§ REQUIRED TASK
Revise the lines starting at the first one and ending at the line that contains "scientific name: Echinophora spinosa", inclusive, changing each "scientific name" to "binomial name" and leaving everything else unchanged; return only those lines.

"""

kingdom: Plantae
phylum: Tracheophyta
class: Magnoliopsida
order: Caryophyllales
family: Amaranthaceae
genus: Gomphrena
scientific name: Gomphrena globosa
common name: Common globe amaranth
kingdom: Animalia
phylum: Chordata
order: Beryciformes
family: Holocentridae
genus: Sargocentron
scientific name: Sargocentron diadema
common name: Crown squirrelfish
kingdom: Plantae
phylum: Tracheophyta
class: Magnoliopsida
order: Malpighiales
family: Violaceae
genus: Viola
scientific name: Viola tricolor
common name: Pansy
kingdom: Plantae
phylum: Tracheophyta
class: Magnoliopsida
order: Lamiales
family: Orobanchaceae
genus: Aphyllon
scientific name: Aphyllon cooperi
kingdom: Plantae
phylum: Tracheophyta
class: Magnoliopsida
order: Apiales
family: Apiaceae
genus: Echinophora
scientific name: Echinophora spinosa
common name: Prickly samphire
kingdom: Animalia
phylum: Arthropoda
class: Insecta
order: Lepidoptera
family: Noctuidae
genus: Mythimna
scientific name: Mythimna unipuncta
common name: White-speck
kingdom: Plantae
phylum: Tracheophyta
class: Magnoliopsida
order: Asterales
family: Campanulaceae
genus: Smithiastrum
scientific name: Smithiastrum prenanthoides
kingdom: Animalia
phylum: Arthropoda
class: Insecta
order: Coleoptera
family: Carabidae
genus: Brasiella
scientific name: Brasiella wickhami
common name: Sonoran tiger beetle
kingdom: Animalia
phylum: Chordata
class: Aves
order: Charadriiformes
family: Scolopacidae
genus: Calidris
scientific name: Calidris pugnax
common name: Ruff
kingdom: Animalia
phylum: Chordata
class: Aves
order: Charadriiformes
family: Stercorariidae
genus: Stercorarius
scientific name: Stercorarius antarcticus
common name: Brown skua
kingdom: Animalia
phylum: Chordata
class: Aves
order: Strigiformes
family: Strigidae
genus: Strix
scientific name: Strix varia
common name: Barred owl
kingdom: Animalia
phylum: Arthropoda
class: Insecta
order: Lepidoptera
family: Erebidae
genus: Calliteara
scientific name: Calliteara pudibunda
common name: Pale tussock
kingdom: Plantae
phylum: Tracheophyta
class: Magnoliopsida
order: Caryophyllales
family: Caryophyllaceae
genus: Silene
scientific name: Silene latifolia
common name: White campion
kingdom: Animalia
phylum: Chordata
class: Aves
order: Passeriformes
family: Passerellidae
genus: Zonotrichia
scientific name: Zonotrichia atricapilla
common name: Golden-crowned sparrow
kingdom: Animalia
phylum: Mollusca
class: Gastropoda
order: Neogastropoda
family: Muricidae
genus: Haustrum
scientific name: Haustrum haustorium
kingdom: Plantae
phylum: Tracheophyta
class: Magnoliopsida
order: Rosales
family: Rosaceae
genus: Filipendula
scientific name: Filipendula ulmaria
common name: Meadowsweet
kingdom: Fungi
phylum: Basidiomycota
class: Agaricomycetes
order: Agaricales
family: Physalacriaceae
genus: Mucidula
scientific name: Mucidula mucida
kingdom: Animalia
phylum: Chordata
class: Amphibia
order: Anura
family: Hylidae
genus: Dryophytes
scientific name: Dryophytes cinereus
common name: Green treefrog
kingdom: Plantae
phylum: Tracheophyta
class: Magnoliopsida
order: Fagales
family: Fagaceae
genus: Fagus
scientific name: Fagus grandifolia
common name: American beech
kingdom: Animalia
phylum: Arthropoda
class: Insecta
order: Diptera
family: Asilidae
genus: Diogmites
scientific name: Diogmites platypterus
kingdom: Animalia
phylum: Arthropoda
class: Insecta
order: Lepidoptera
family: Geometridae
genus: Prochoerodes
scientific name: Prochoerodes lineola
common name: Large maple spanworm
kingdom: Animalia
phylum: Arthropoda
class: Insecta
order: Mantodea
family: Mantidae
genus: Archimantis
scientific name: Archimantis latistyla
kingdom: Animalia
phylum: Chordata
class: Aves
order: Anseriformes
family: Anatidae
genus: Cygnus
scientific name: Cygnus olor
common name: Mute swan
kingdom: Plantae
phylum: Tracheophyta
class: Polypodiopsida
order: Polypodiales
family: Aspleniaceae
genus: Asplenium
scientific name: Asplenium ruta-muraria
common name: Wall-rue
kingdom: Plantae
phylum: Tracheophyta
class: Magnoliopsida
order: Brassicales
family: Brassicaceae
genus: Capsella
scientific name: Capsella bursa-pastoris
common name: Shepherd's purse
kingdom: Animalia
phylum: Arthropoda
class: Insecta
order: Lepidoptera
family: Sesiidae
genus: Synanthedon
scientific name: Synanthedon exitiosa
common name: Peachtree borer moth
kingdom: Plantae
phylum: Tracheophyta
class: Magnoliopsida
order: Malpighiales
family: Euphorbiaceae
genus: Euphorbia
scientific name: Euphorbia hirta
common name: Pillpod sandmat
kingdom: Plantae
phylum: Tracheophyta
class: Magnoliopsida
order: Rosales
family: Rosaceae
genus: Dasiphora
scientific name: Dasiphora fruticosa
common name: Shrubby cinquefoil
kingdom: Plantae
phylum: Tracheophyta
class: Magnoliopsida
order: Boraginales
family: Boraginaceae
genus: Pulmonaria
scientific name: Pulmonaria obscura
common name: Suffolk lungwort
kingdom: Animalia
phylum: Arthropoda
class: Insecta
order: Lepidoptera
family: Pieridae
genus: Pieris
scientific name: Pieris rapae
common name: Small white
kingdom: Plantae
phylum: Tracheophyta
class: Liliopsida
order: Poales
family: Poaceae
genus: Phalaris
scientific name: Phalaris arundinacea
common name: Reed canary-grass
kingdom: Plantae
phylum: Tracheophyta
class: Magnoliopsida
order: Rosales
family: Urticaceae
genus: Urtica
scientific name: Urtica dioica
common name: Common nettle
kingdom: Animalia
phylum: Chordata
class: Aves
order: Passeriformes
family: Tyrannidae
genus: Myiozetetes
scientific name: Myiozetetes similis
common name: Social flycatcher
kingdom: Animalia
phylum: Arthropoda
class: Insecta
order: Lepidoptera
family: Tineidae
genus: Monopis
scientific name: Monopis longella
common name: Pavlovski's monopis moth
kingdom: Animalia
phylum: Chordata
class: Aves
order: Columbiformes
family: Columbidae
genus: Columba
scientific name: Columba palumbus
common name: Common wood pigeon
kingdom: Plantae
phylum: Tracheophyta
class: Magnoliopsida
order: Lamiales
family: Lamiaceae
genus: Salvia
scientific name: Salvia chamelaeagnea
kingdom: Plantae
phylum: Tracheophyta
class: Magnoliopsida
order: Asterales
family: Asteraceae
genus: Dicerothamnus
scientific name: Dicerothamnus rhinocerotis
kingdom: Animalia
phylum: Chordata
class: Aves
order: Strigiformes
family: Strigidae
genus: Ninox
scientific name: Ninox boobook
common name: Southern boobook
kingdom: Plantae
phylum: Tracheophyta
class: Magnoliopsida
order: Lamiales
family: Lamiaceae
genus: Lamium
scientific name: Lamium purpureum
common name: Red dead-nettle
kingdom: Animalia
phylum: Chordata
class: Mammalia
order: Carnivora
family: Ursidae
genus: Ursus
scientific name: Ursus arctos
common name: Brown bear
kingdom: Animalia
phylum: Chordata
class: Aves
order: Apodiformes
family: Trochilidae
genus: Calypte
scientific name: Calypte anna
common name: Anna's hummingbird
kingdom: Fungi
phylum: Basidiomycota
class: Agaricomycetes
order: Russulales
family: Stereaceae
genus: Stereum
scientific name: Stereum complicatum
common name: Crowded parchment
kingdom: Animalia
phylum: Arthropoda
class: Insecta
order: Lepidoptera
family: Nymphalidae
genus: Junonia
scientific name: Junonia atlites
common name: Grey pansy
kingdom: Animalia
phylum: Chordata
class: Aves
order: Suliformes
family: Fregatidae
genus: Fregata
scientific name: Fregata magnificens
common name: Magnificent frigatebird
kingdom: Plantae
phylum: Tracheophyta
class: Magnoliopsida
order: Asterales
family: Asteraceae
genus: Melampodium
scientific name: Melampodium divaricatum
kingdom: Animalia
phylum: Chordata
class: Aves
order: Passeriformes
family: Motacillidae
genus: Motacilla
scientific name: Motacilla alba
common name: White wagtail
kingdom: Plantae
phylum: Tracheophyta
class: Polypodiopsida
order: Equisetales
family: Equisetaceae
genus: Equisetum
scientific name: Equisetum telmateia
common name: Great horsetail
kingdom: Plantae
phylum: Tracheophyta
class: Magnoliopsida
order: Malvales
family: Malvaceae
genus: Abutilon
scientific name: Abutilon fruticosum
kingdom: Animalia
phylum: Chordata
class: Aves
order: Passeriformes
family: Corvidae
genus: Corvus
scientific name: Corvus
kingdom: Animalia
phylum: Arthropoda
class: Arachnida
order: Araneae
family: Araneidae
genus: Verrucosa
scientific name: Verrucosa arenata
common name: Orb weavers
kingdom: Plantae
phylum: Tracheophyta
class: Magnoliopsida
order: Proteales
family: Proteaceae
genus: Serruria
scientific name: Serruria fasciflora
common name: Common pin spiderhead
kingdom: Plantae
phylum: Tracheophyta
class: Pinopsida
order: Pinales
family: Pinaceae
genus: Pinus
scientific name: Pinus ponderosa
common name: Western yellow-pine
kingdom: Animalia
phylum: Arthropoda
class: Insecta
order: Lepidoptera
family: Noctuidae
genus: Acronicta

"""

§ SOLUTION FOR THIS PROBLEM
kingdom: Plantae
phylum: Tracheophyta
class: Magnoliopsida
order: Caryophyllales
family: Amaranthaceae
genus: Gomphrena
binomial name: Gomphrena globosa
common name: Common globe amaranth
kingdom: Animalia
phylum: Chordata
order: Beryciformes
family: Holocentridae
genus: Sargocentron
binomial name: Sargocentron diadema
common name: Crown squirrelfish
kingdom: Plantae
phylum: Tracheophyta
class: Magnoliopsida
order: Malpighiales
family: Violaceae
genus: Viola
binomial name: Viola tricolor
common name: Pansy
kingdom: Plantae
phylum: Tracheophyta
class: Magnoliopsida
order: Lamiales
family: Orobanchaceae
genus: Aphyllon
binomial name: Aphyllon cooperi
kingdom: Plantae
phylum: Tracheophyta
class: Magnoliopsida
order: Apiales
family: Apiaceae
genus: Echinophora
binomial name: Echinophora spinosa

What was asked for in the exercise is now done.